• EXCERPTED TEXT
————————
VkResult WrappedVulkan::vkCreateDevice(VkPhysicalDevice physicalDevice,
                                       const VkDeviceCreateInfo *pCreateInfo,
                                       const VkAllocationCallbacks *pAllocator, VkDevice *pDevice)
{
  VkDeviceCreateInfo createInfo = *pCreateInfo;

  uint32_t qCount = 0;
  VkResult vkr = VK_SUCCESS;

  ObjDisp(physicalDevice)->GetPhysicalDeviceQueueFamilyProperties(Unwrap(physicalDevice), &qCount, NULL);

  VkQueueFamilyProperties *props = new VkQueueFamilyProperties[qCount];
  ObjDisp(physicalDevice)->GetPhysicalDeviceQueueFamilyProperties(Unwrap(physicalDevice), &qCount, props);

  // find a queue that supports all capabilities, and if one doesn't exist, add it.
————————
• Images with bounding boxes
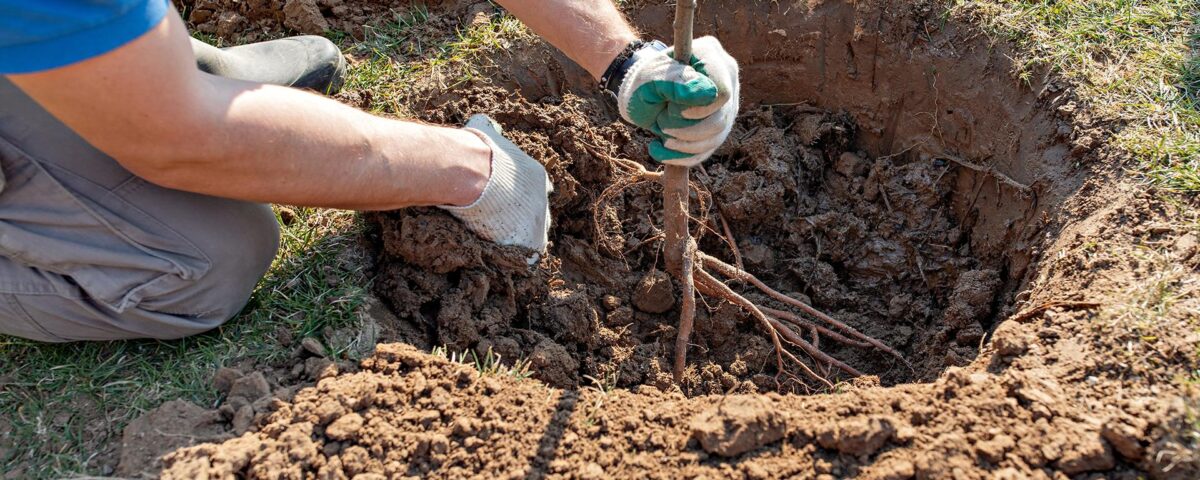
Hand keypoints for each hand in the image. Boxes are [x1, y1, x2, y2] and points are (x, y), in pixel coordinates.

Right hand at [439, 115, 552, 255]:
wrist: (471, 173)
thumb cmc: (475, 151)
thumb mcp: (484, 131)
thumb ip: (487, 129)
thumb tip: (480, 121)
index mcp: (537, 174)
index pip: (537, 189)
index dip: (521, 197)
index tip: (507, 201)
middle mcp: (544, 197)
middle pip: (538, 213)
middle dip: (524, 219)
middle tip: (504, 224)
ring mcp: (540, 219)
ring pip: (536, 234)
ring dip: (521, 238)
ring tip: (503, 242)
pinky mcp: (532, 239)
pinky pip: (530, 254)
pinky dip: (520, 258)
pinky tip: (506, 256)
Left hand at [617, 37, 738, 165]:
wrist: (641, 92)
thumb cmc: (645, 79)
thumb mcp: (652, 77)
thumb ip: (676, 83)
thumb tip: (708, 93)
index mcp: (711, 55)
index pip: (721, 92)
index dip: (700, 109)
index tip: (672, 110)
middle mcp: (727, 78)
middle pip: (721, 118)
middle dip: (686, 130)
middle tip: (661, 123)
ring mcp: (727, 104)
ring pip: (717, 137)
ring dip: (683, 144)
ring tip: (661, 133)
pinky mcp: (720, 126)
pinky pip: (708, 150)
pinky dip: (683, 156)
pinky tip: (662, 149)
————————
• QUESTIONS
1. From the code excerpt, set down the part that opens with the words containing "VkQueueFamilyProperties *props = new" and closes with "exist, add it.".
2. Answer these questions from the code excerpt:
(a) What value is the variable vkr initialized to?
(b) What type of array is allocated with new and assigned to props?
(c) According to the comment, what should be done if no queue supporting all capabilities exists?
The records were taken from a separate source.

• SOLUTIONS TO THE PROBLEMS
1.
VkQueueFamilyProperties *props = new VkQueueFamilyProperties[qCount];
  ObjDisp(physicalDevice)->GetPhysicalDeviceQueueFamilyProperties(Unwrap(physicalDevice), &qCount, props);

  // find a queue that supports all capabilities, and if one doesn't exist, add it.

2.
(a) VK_SUCCESS
(b) VkQueueFamilyProperties
(c) Add it.